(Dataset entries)

= Beginning of Section =

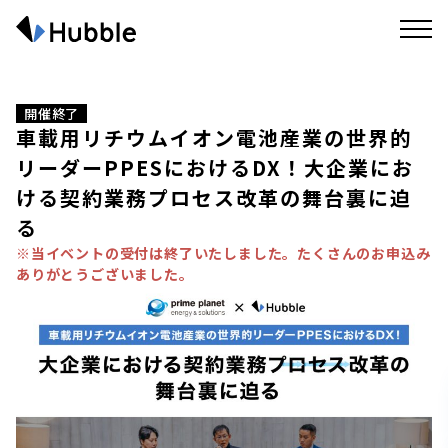
開催終了
車載用リチウムイオン電池産業の世界的
リーダーPPESにおけるDX！大企業にお
ける契約業務プロセス改革の舞台裏に迫
る
※当イベントの受付は終了いたしました。たくさんのお申込み
ありがとうございました。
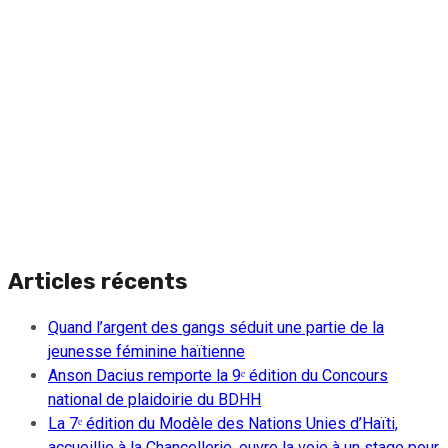
Articles récents
Quand l’argent des gangs séduit une partie de la
jeunesse féminine haïtienne
Anson Dacius remporte la 9ᵉ édition du Concours
national de plaidoirie du BDHH
La 7ᵉ édition du Modèle des Nations Unies d’Haïti,
accueillie à la Chancellerie, ouvre la voie à un stage pour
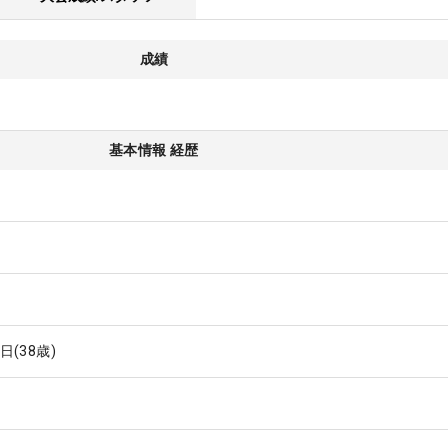
成績
基本情報 経歴
2日
(38歳)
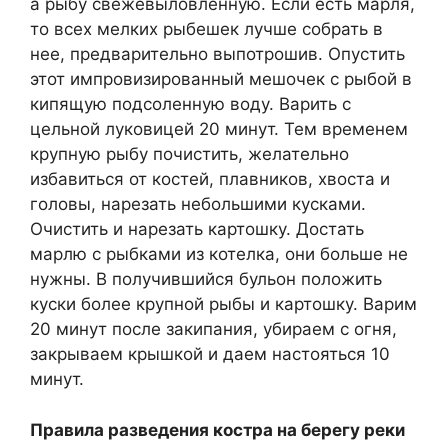
а рыбу свежевыловленную. Если есть марля,
то всех мелких рыбешек лучше собрать в
нее, предварительно выпотрошив. Опустить
этот импровизированный мешочек с рыбой в
кипящую подсоленную воду. Варить с
цельной луковицей 20 минут. Тем временем
крупную рыбу почистить, желательно
избавиться от костей, плавников, хвоста и
головы, нарезать небольшими кусками.
Очистить и нарезать картошку. Достать
марлю с рыбками из котелка, они больше не
нужны. В получившийся бульон положить
куски более крупной рыбы и картошку. Варим
20 минут после закипания, убираем с огня,
закрываем крышкой и даем настояться 10
минут.
Правила разведения костра на берегу реки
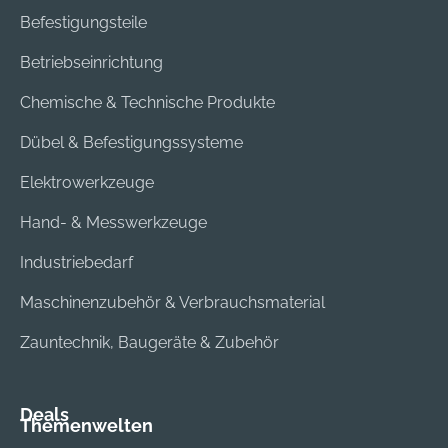
Befestigungsteile
Betriebseinrichtung
Chemische & Technische Produkte
Dübel & Befestigungssysteme
Elektrowerkzeuge
Hand- & Messwerkzeuge
Industriebedarf
Maschinenzubehör & Verbrauchsmaterial
Zauntechnik, Baugeräte & Zubehör
Deals
Themenwelten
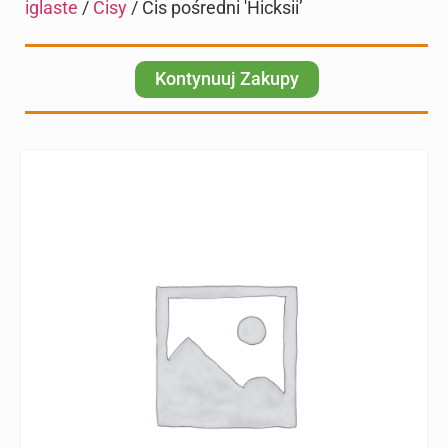
iglaste
/
Cisy
/ Cis pośredni 'Hicksii’
Kontynuuj Zakupy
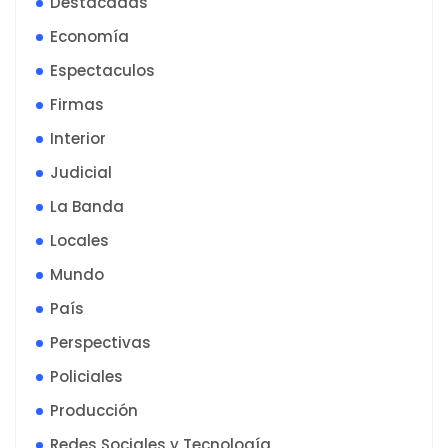
Destacadas
Economía
Espectaculos
Firmas
Interior
Judicial
La Banda
Locales
Mundo
País
Perspectivas
Policiales
Producción
Redes Sociales y Tecnología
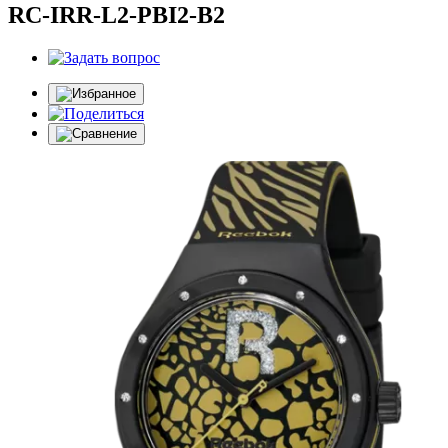
RC-IRR-L2-PBI2-B2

= End of Section =

→ Problem
Type out all of the records exactly, leaving out any picture.

→ Answer section
開催終了
車載用リチウムイオン電池産業の世界的
リーダーPPESにおけるDX！大企業にお
ける契約業務プロセス改革の舞台裏に迫
る
※当イベントの受付は終了いたしました。たくさんのお申込み
ありがとうございました。
Articles récents
Quand l’argent des gangs séduit une partie de la
jeunesse féminine haïtienne
Anson Dacius remporte la 9ᵉ édition du Concours
national de plaidoirie du BDHH
La 7ᵉ édition du Modèle des Nations Unies d’Haïti,
accueillie à la Chancellerie, ouvre la voie à un stage pour
成績
基本情報 経歴
2日
(38歳)
а рыбу свежевыловленную. Если есть марля,
то всех мелких рыбешек лучше собрать в
нее, предварительно выпотрошив. Опустить
этот импровизированный мешочек с рыбой в
кипящую подсоленную воду. Варить с
цельной луковицей 20 минут. Тем временем
крупную рыбу почистить, желательно
избавиться от костей, плавников, хвоста и
головы, нарезать небольшими кусками.
Очистить и нарезать картошку. Достать
марлю с рыбками из котелка, они больше не
нужны. В получившийся бульон положить
куски более крупной рыбы и картошку. Варим
20 минут после закипания, убираем с огня,
закрываем крышкой и даем настояться 10
минут.
Правила разведения костра на берегу реки
Befestigungsteile
Betriebseinrichtung
Chemische & Technische Produkte
Dübel & Befestigungssysteme
Elektrowerkzeuge
Hand- & Messwerkzeuge
Industriebedarf
Maschinenzubehör & Verbrauchsmaterial
Zauntechnik, Baugeräte & Zubehör
Deals
Themenwelten
iglaste
/
Cisy
/ Cis pośredni 'Hicksii’
Kontynuuj Zakupy
Destacadas
Economía
Espectaculos
Firmas
Interior
Judicial
La Banda
Locales
Mundo
País
Perspectivas
Policiales
Producción
Redes Sociales y Tecnología
RC-IRR-L2-PBI2-B2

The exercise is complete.